*** Opening of EXTRACTED MATERIAL ***

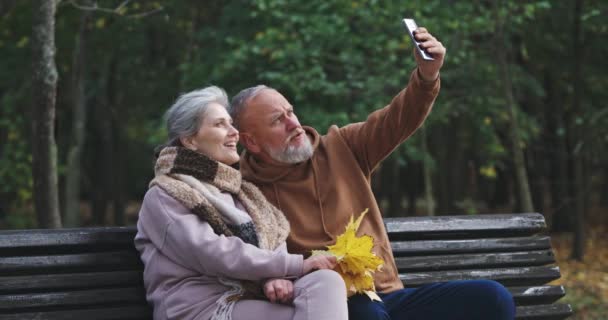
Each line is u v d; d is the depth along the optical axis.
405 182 18.25
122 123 14.27
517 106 10.50
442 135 12.91
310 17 8.20
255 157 3.72
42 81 4.87
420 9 8.47
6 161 10.55
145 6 10.23
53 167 4.97
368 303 3.29
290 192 3.62
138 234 3.28
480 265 3.84
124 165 15.29
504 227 3.88
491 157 11.84
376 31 8.55
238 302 3.11
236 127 3.68
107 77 12.75
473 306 3.32
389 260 3.57
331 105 8.36
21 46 10.32
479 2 9.29
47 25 4.84
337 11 8.39
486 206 20.53
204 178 3.29
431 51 3.48
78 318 3.29
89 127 14.88
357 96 8.59
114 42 11.05
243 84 8.62
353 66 8.48
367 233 3.57
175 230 3.12
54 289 3.29
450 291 3.37
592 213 18.16
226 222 3.24
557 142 13.47
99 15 9.45
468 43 9.07
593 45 11.15
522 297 3.85
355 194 3.65
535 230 3.93
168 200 3.18
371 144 3.71
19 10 9.85
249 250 3.10
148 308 3.39
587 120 10.99
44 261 3.28
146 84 12.72
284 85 8.19
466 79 9.74
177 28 11.33
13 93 11.33
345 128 3.81
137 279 3.39
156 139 9.06
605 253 12.16
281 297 3.06
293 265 3.11
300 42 8.13
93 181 16.61
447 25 8.62
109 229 3.37
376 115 3.73
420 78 3.57
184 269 3.15
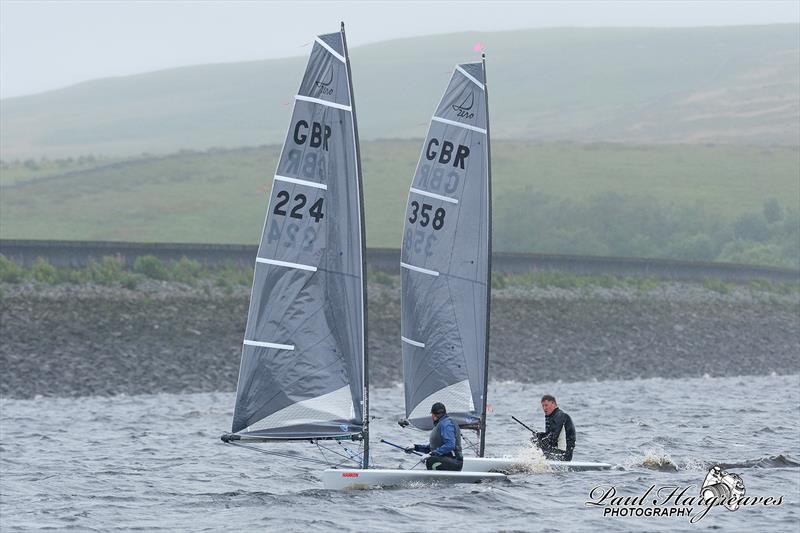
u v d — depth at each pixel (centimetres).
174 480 9056
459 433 8381
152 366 16938
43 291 18375
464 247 8638
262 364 7612
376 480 8012
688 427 12662
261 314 7619
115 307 18475
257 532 6838
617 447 10894
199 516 7412
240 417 7612
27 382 15688
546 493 8050
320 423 7612
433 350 8594
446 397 8600
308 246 7631
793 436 11794
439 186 8625
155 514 7512
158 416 13538
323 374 7625
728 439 11525
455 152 8650
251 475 9356
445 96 8669
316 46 7688
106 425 12700
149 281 19925
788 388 18250
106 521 7288
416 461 10256
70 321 17662
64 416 13438
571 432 9256
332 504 7600
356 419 7669
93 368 16488
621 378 19988
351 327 7650
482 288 8638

*** Close of EXTRACTED MATERIAL ***

**TASK GOAL**
Every line above from the line with "138 234 3.28" to the line with "54 289 3.29", both included, must be reproduced exactly, and no other line may appear.

**THE COMPLETED TASK**
138 234 3.28
480 265 3.84
124 165 15.29
504 227 3.88
491 157 11.84
376 31 8.55
238 302 3.11
236 127 3.68
107 77 12.75
473 306 3.32
389 260 3.57
331 105 8.36
21 46 10.32
479 2 9.29
47 25 4.84
337 11 8.39
486 206 20.53
204 178 3.29
431 51 3.48
78 318 3.29
89 127 14.88
357 96 8.59
114 42 11.05
243 84 8.62
353 66 8.48
367 233 3.57
175 230 3.12
54 289 3.29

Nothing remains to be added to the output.